I was talking with a mom last week during the IFSP (Individualized Family Service Plan) meeting, about getting her child into a stander now that he is approaching 9 months old. This little boy has increased tone in his extremities with decreased head and trunk control, very limited use of his arms and hands yet. Mom knew about standers from her private therapist; in fact they were also planning to try one in private therapy that same week we discussed standing. Mom was all ready to try one, but wondered what the stander was going to help him do.
I launched into a basic explanation of what benefits I specifically had in mind for her young son, beginning with how a stander might prevent secondary hip issues, especially if we tried one with hip abduction. Before I could get into the other benefits I’ve seen from other kids being in standers, my teammates jumped in to talk about what they have seen in other kids we have worked with together. Our team works collaboratively using a routine based approach (RBI) with one person being the primary provider for each student with developmental delays. So for this particular meeting, I was on the IFSP as a consult role, our occupational therapist being the primary provider. What a good feeling knowing my teammate had already talked about standers a bit ahead of time, clearly understood many of the benefits, and was even excited to share what we hoped the stander might do for this little boy in terms of trunk and head control in relation to functional abilities.
This little boy was just going on 9 months, and this IFSP review held a lot of information to absorb for a new parent with a child who is demonstrating physical disabilities. Not wanting to overwhelm mom with too much information, I plan to slowly revisit and talk about the reasons for standing at some upcoming appointments.
As therapists, the “why” of standing comes naturally for us, but we need to remember the multitude of standing benefits can be overwhelming to new parents. Our district uses home visit notes that include opportunities to gather reports from parents, and next steps to work on that were decided upon during that visit. This has been a great spot to highlight the “why” of standing. I like that I can jot down my reasons for standing along with the dosage amounts for parents to refer back to when too much is thrown their way all at once.

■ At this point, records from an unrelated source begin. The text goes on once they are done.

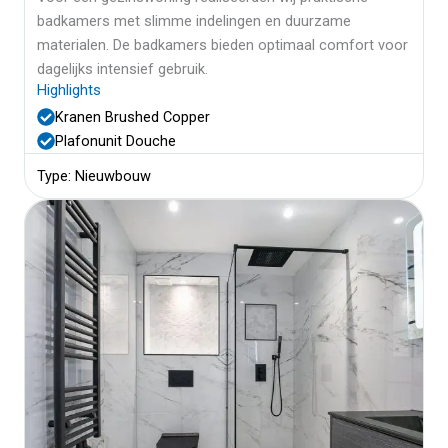
badkamers met slimme indelingen en duurzame
materialen. De badkamers bieden optimaal comfort voor
dagelijks intensief gebruik.
Highlights
Kranen Brushed Copper
Plafonunit Douche
Type: Nieuwbouw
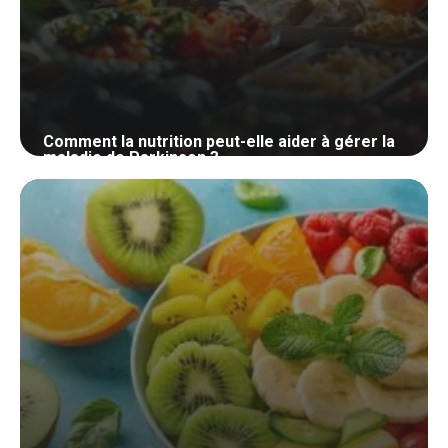
Comment la nutrition peut-elle aider à gérer la
maladie de Parkinson ?
29 mai 2024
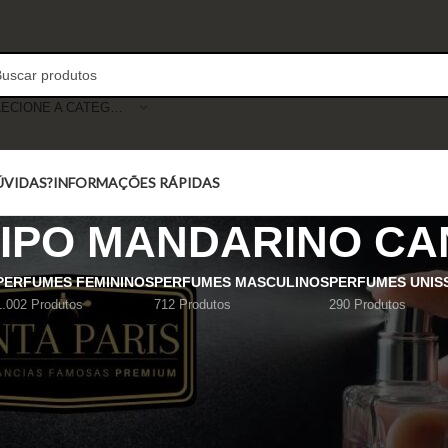
SELECIONE A CATEGORIA
ÚVIDAS?
INFORMAÇÕES RÁPIDAS
IPO MANDARINO CA
PERFUMES FEMININOS
PERFUMES MASCULINOS
PERFUMES UNIS
1.002 Produtos
712 Produtos
290 Produtos
Mostrar
9
12
18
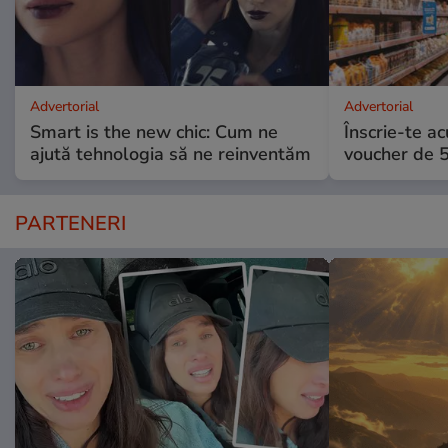
Advertorial
Advertorial
Smart is the new chic: Cum ne
Înscrie-te ac
ajută tehnologia să ne reinventăm
voucher de 5
PARTENERI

For this little guy, we hope standing in abduction will provide a mode to maintain his hip flexibility despite his increased muscle tone. Recent research gives us hope that if we can maintain flexibility we can also maintain hips with good integrity, preventing hip subluxation or dislocation. I also know from clinical use that kids I work with who used standers have improved their trunk and head control and upper body strength. This leads to improved ability to participate in functional skills such head control for social play, upper body control for reaching and playing with toys, or independent sitting to play.
Whether a child I work with has Cerebral Palsy, Spina Bifida, Down Syndrome, or another diagnosis leading to a physical motor delay, I like to use standers around 9 months old if they are unable to do standing at the couch. For some kids, stander use might be something that continues throughout their life to help with bone density, maintaining their range of motion, good hips, and bowel regularity as they grow; and opportunities to be upright for pressure relief and social interaction. For other kids, stander use might be a stepping stone to gaining better motor skills and they will go on to stand and walk on their own eventually. What ever the purpose of standers, let’s make sure we remember to explain the “why” of standers. Maybe we need to bring it up a few times throughout the life span so we, as therapists, don’t lose sight of the purpose of standers and assume everyone else knows why already!